# [What is needed]
Only the pictures should be dropped; every line of the data must come back exactly as written.

────────────────────

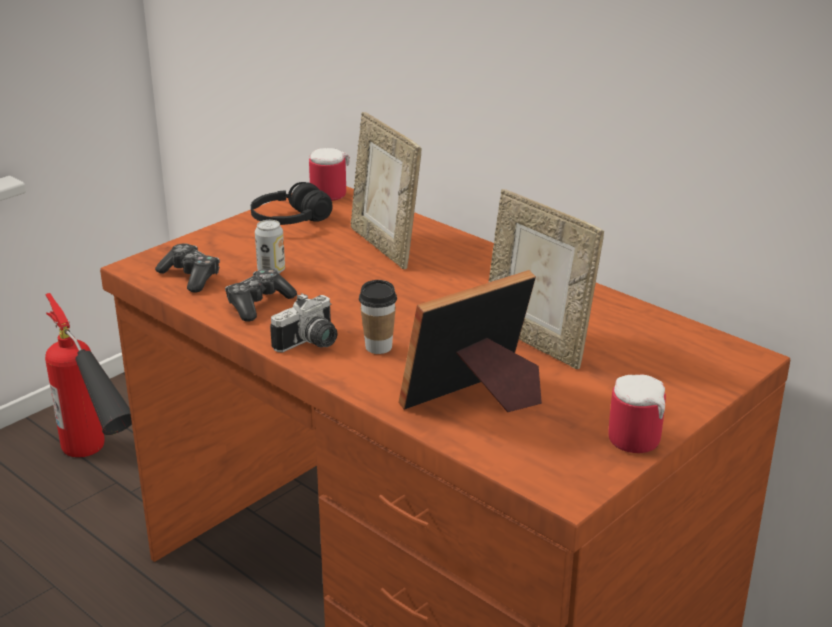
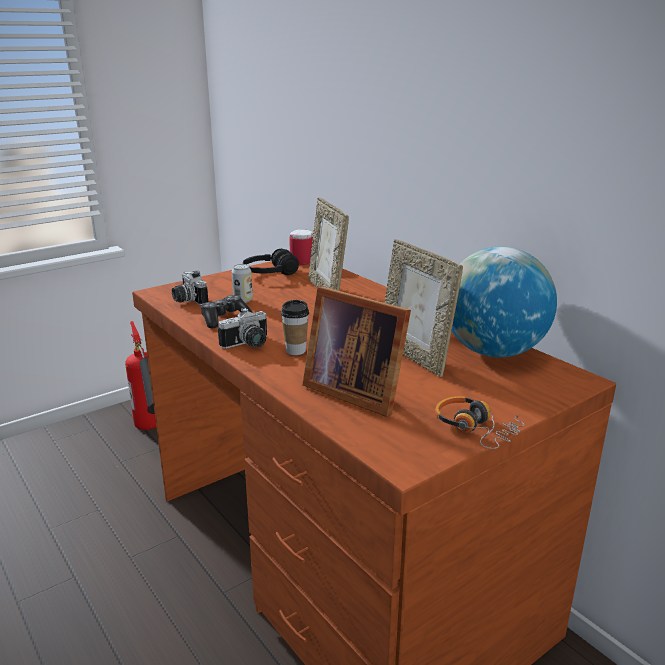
camera: 10 degrees right, 5 degrees down
(191, 277) = (187, 300): game controller -> camera
(476, 399) = (354, 390): picture frame -> picture frame turned 120 degrees counterclockwise
(634, 326) = (493, 352): none -> globe
(639, 437) = (476, 429): mug -> headphones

────────────────────

# [The completed task]
camera: 10 degrees right, 5 degrees down
(191, 277) = (187, 300): game controller -> camera
(476, 399) = (354, 390): picture frame -> picture frame turned 120 degrees counterclockwise
(634, 326) = (493, 352): none -> globe
(639, 437) = (476, 429): mug -> headphones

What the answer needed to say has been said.